• [What to do]
Rewrite the records below as a Markdown table with the columns Row and Line, giving each line its own row number and skipping any blank lines. Leave the pictures out of the table.

Data for this task START

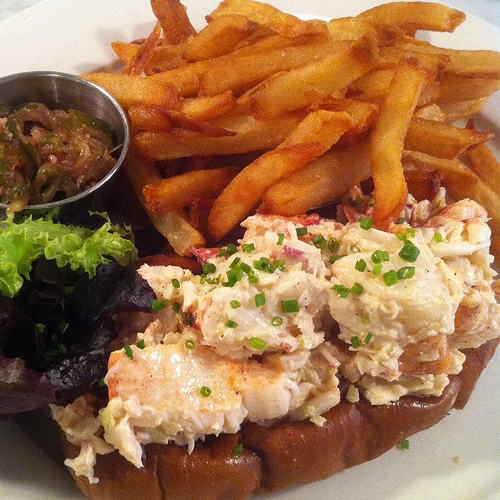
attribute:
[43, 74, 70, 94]
container — silver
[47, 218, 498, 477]
onions — green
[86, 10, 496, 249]
fries — french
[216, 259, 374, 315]
toppings — pile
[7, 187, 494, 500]
food — big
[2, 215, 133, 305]
vegetable — green, leafy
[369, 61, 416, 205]
fry — orange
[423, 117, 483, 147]
fry — orange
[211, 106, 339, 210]
fry — orange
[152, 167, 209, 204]
fry — orange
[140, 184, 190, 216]
fry — orange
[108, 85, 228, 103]
fry — orange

Data for this task END

• [Answer for the task]
| Row | Line |
|---|---|
| 1 | attribute: |
| 2 | [43, 74, 70, 94] |
| 3 | container — silver |
| 4 | [47, 218, 498, 477] |
| 5 | onions — green |
| 6 | [86, 10, 496, 249] |
| 7 | fries — french |
| 8 | [216, 259, 374, 315] |
| 9 | toppings — pile |
| 10 | [7, 187, 494, 500] |
| 11 | food — big |
| 12 | [2, 215, 133, 305] |
| 13 | vegetable — green, leafy |
| 14 | [369, 61, 416, 205] |
| 15 | fry — orange |
| 16 | [423, 117, 483, 147] |
| 17 | fry — orange |
| 18 | [211, 106, 339, 210] |
| 19 | fry — orange |
| 20 | [152, 167, 209, 204] |
| 21 | fry — orange |
| 22 | [140, 184, 190, 216] |
| 23 | fry — orange |
| 24 | [108, 85, 228, 103] |
| 25 | fry — orange |